Chia Pudding (Image Source: asweetpeachef)

Here are some simple, quick and delicious breakfasts that will help you stay focused until lunch with no embarrassing stomach gurgles or trips to the vending machine. These 5 foods are packed with fulfilling protein and versatile enough to ensure that you enjoy your breakfast, every day, without sacrificing your sleep-in.

  1. An oldy but a goody, the simplicity of porridge makes it a great base for whatever flavours you’re feeling that day. Experiment with spices like cinnamon and cardamom, as well as various fruit and nut toppings. A great go-to is blueberries, cinnamon and a spoonful of honey for a delicious hot breakfast that will be ready in less time than it takes to cook toast!
  2. Whether you need to eat on the run or you’re still getting your tummy used to early morning meals, smoothies are a great option. Use plain tasting proteins like blended tofu and greek yoghurt as an energising base, then add frozen fruit, honey and spices, to taste.
  3. Eggs. If you’re craving a savoury start to the day, boiled eggs are easy to cook while you get ready for work and quick to eat on the go. For something slightly more indulgent, whisk some eggs with chopped ham and chives, then throw in some cheese, for a filling and flavoursome omelette.
  4. If you’re a toast-lover and have no intention of changing up your brekky routine any time soon, avocado is the perfect way to make your breakfast staple last until lunch.
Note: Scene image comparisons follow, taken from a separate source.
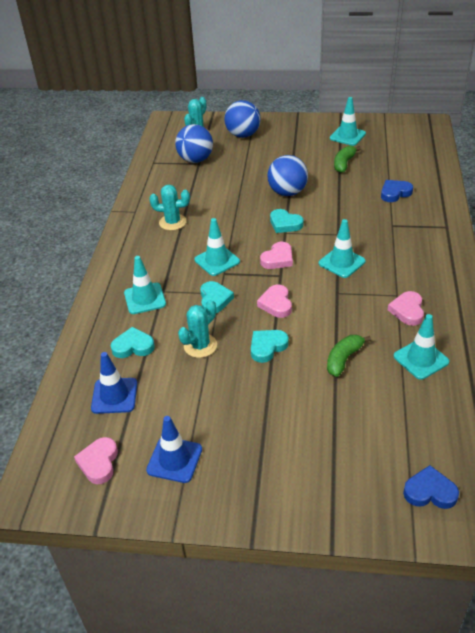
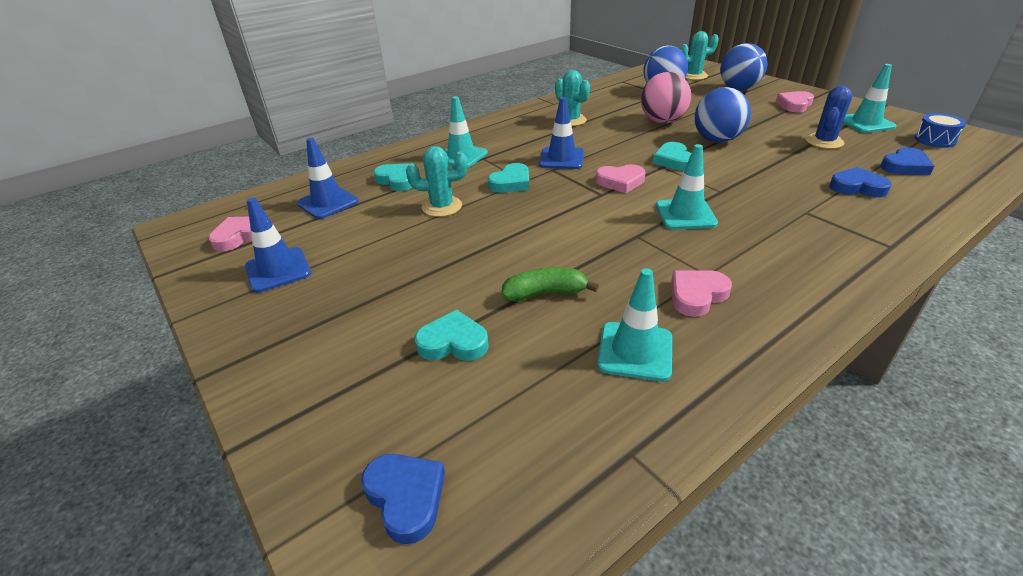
camera: 45 degrees right, 5 degrees down
(217, 261) = (561, 158): turquoise traffic cone -> blue traffic cone
(235, 192) = (662, 121): none -> pink ball
(267, 347) = (492, 239): turquoise heart -> turquoise heart (453, 342)
(276, 304) = (558, 212): pink heart -> pink heart (794, 105)
(344, 164) = (824, 142): green banana -> blue cactus
(392, 135) = (934, 140): none -> blue drum
(399, 164) = (905, 166): none -> blue heart

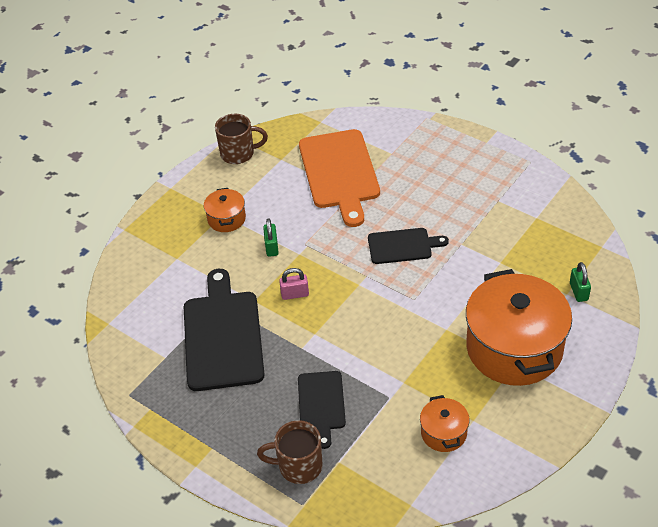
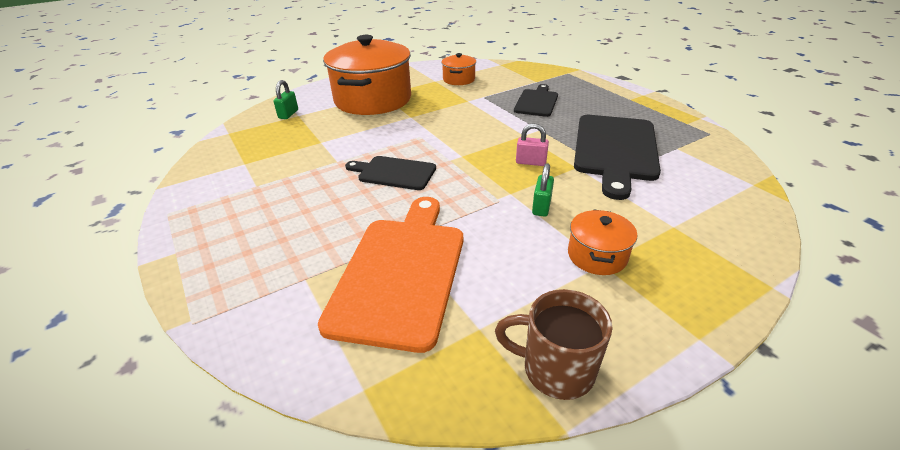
camera: 160 degrees left, 10 degrees down
(298, 466) = (565, 84): brown mug -> none

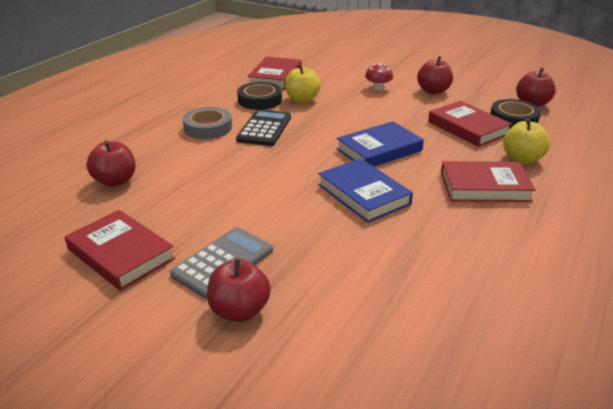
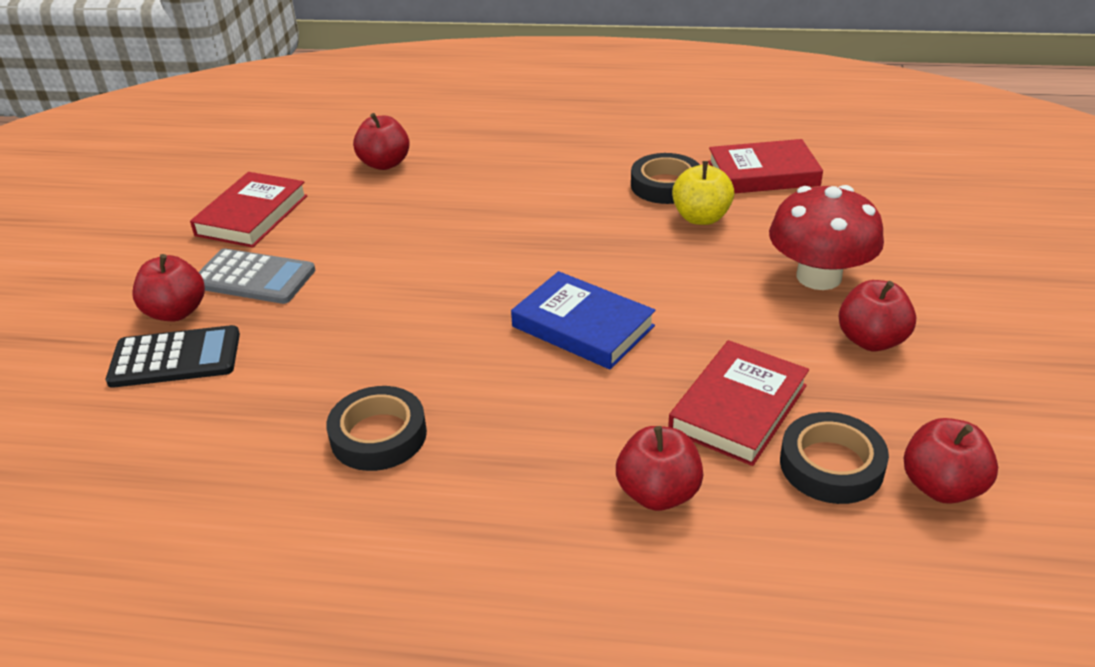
camera: 70 degrees right, 5 degrees up
(208, 127) = (549, 174): grey tape -> none
(264, 128) = (578, 214): black calculator -> black calculator (175, 358)
(363, 194) = (442, 340): blue book -> none
(378, 88) = (818, 276): red mushroom -> red mushroom, size x2.04
(447, 231) = (378, 435): none -> black tape
(484, 187) = (527, 457): red book -> none
(522, 159) = (658, 493): yellow apple -> red apple

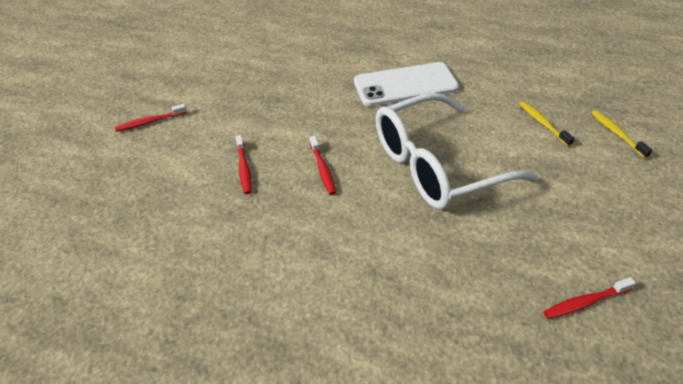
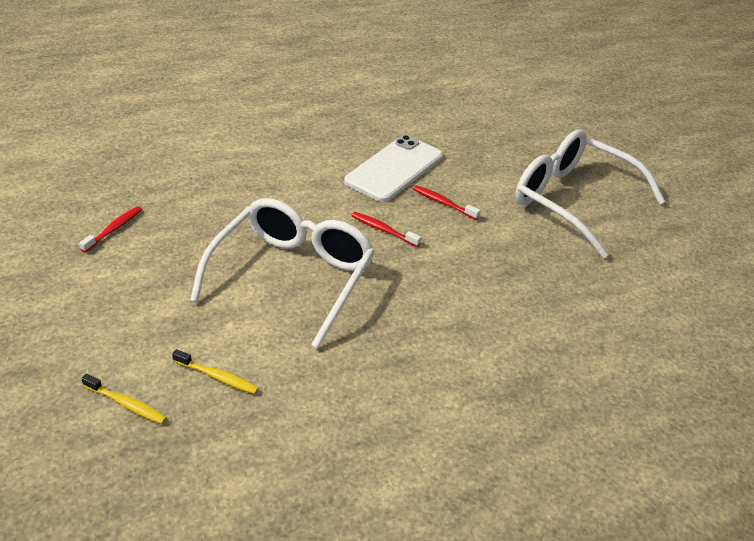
camera: 135 degrees right, 5 degrees down
(150, 122) = (573, 200): red toothbrush -> white glasses
(405, 85) = (407, 354): white phone -> white phone (394, 169)

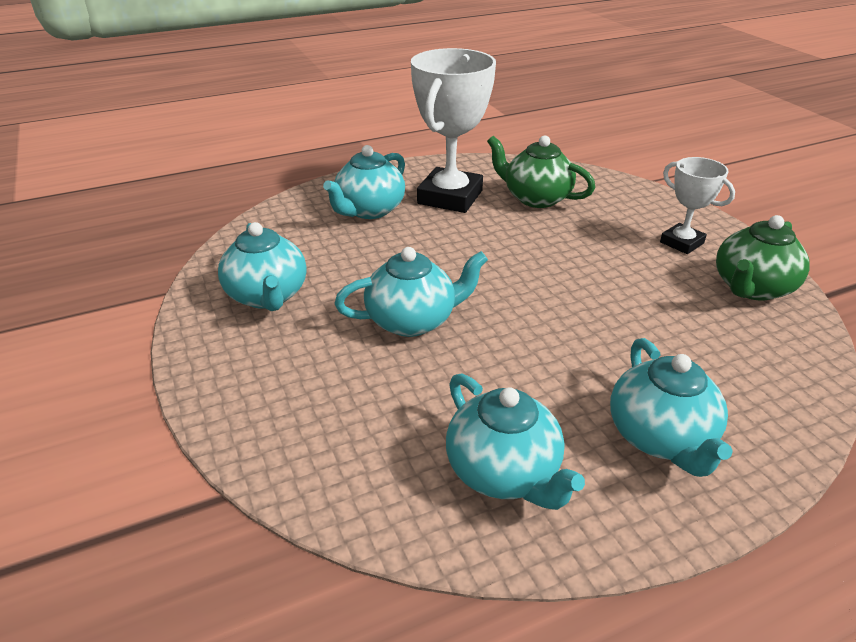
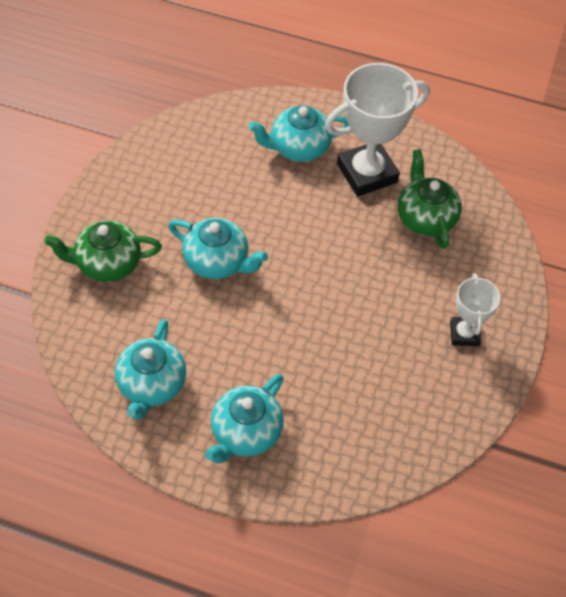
camera: 40 degrees right, 20 degrees up
(267, 296) = (163, 182): turquoise teapot -> none
(751, 288) = (449, 401): green teapot -> green teapot (107, 264)

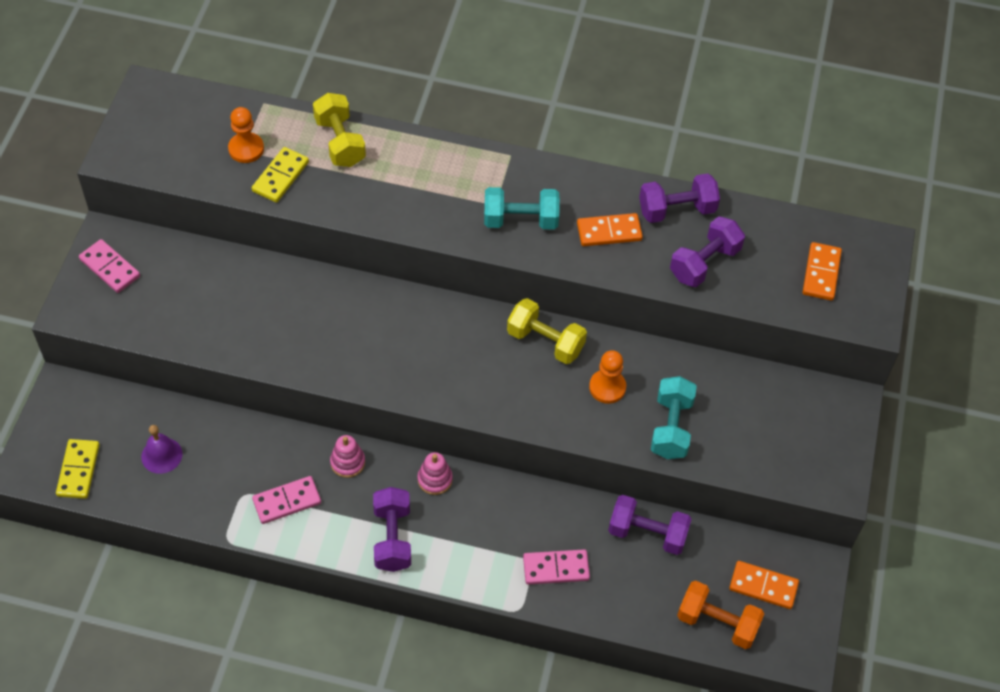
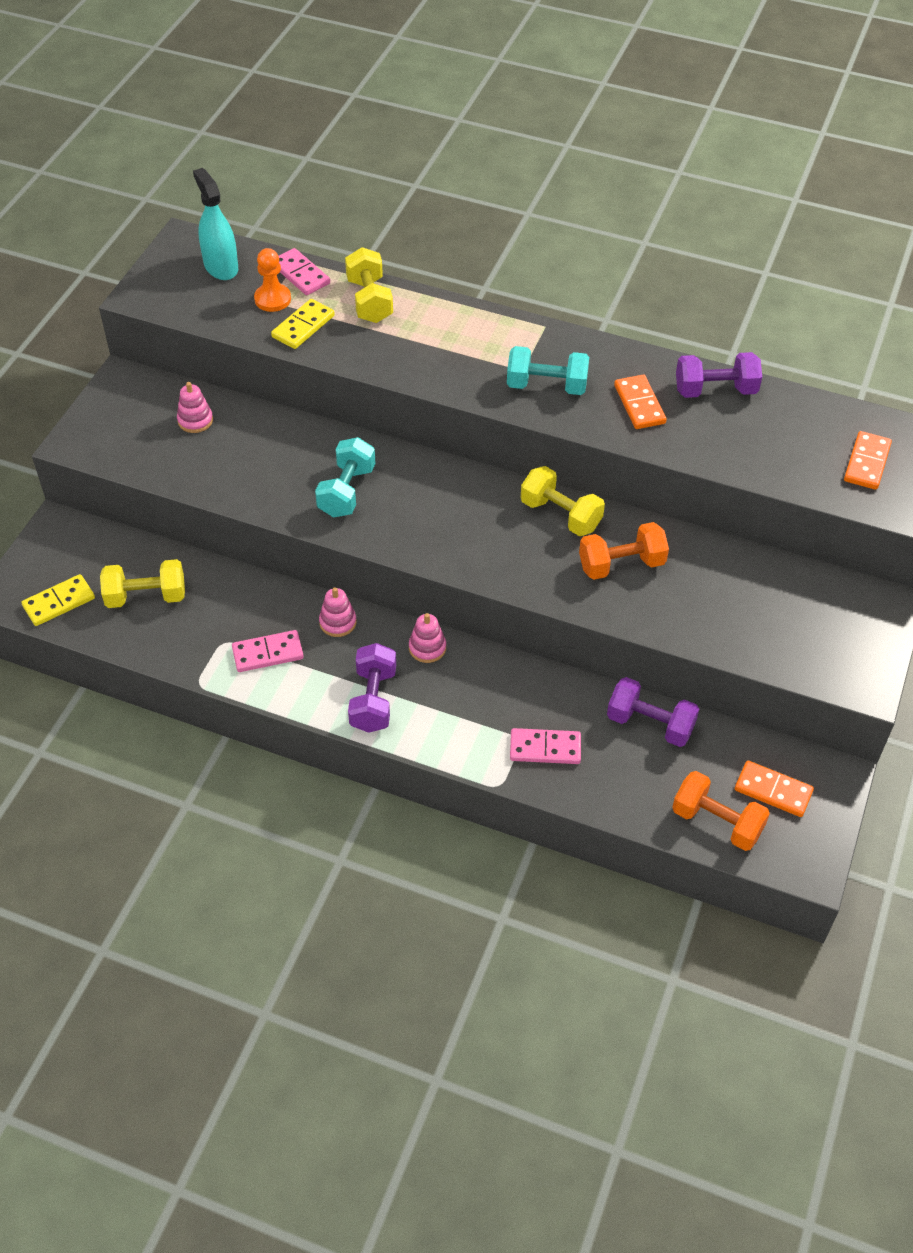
camera: 10 degrees right, 5 degrees down
(78, 470) = (59, 602): yellow domino -> yellow domino turned 45 degrees clockwise
(110, 268) = (121, 407): pink domino -> pink domino (300, 274)
(161, 455) = (146, 596): purple bell -> yellow dumbbell
(185, 275) = (195, 420): none -> pink stacking toy
(189, 117) = (221, 267): none -> turquoise spray bottle
(607, 387) = (621, 564): orange pawn -> orange dumbbell
(609, 232) = (639, 404): orange domino -> orange domino turned 75 degrees clockwise
(671, 427) = (686, 610): turquoise dumbbell -> turquoise dumbbell (346, 491)
(704, 263) = (739, 442): purple dumbbell -> none

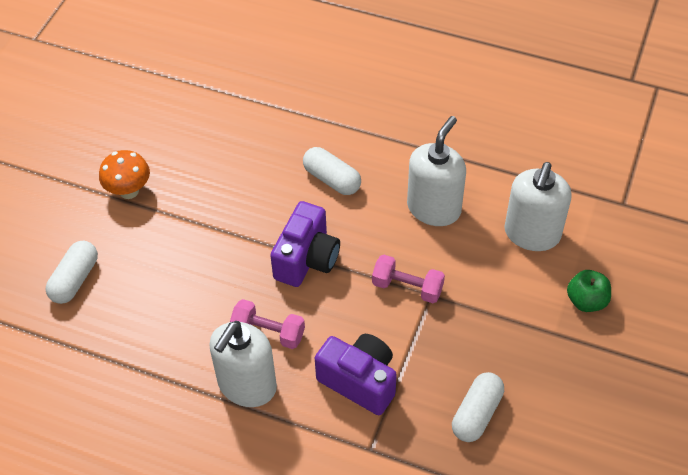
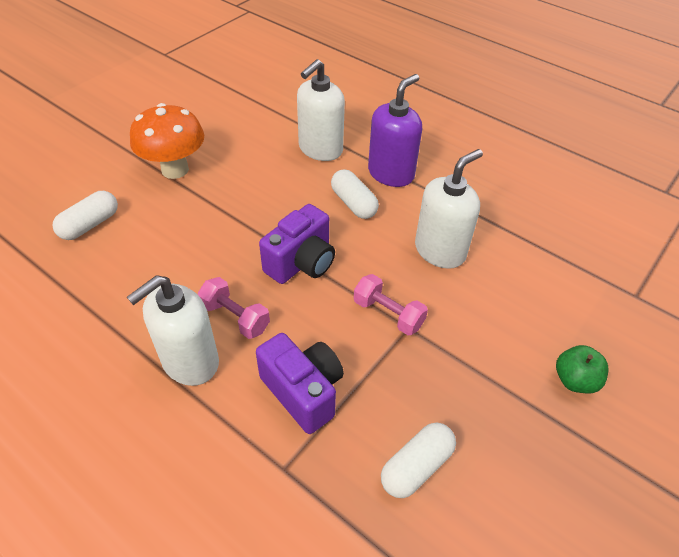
camera: 15 degrees right, 5 degrees down
(129, 191) = (175, 170): orange mushroom -> orange mushroom, size x1.54
(357, 133) = (391, 173): none -> purple soap dispenser
(532, 234) = (532, 298): white soap dispenser -> white soap dispenser (320, 149)

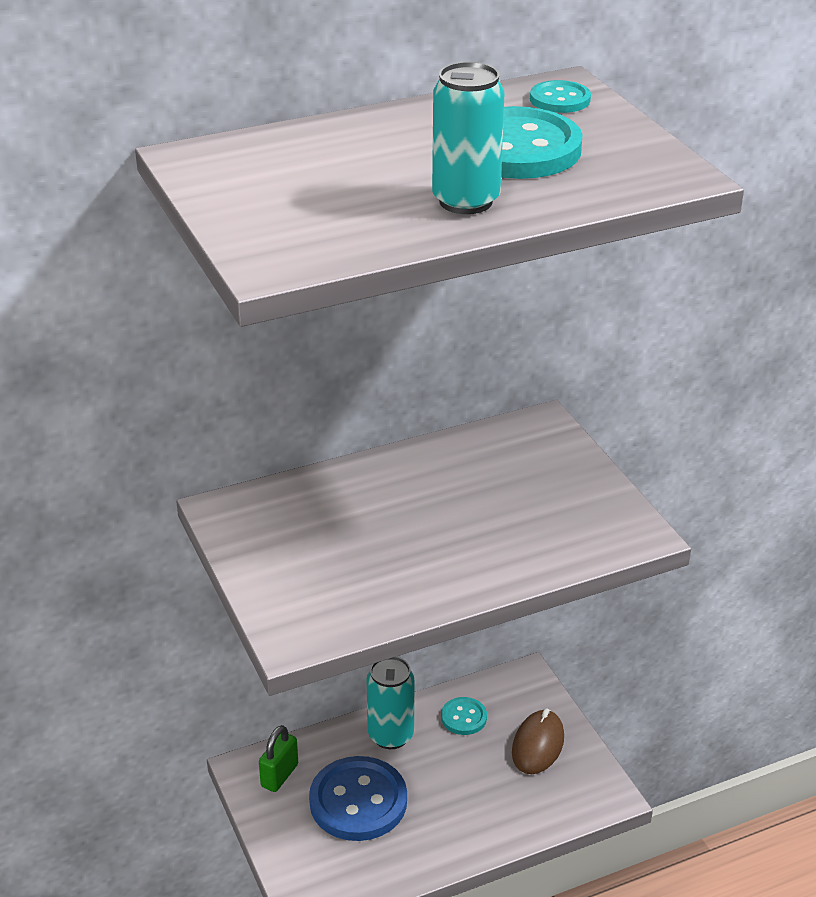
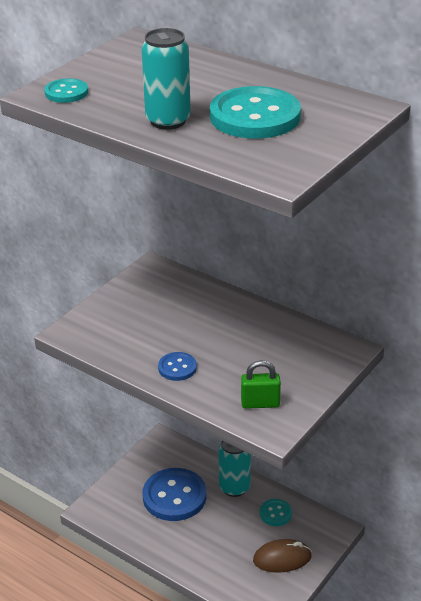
camera: 60 degrees right, 0 degrees up
(279, 775) = (168, 456): green padlock -> green padlock (260, 403)
(461, 566) = (177, 368): none -> blue button
(560, 99) = (343, 111): turquoise button -> turquoise button (66, 92)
Try it with tomato, ham or just salt and pepper.
  5. Chia Pudding. Take care of breakfast the night before, by mixing your chia seeds with almond or coconut milk for a creamy pudding. In the morning add fresh fruit, yoghurt, seeds or nuts for an invigorating breakfast. As a bonus, because chia seeds retain up to 12 times their weight in water, this breakfast will help you stay hydrated too.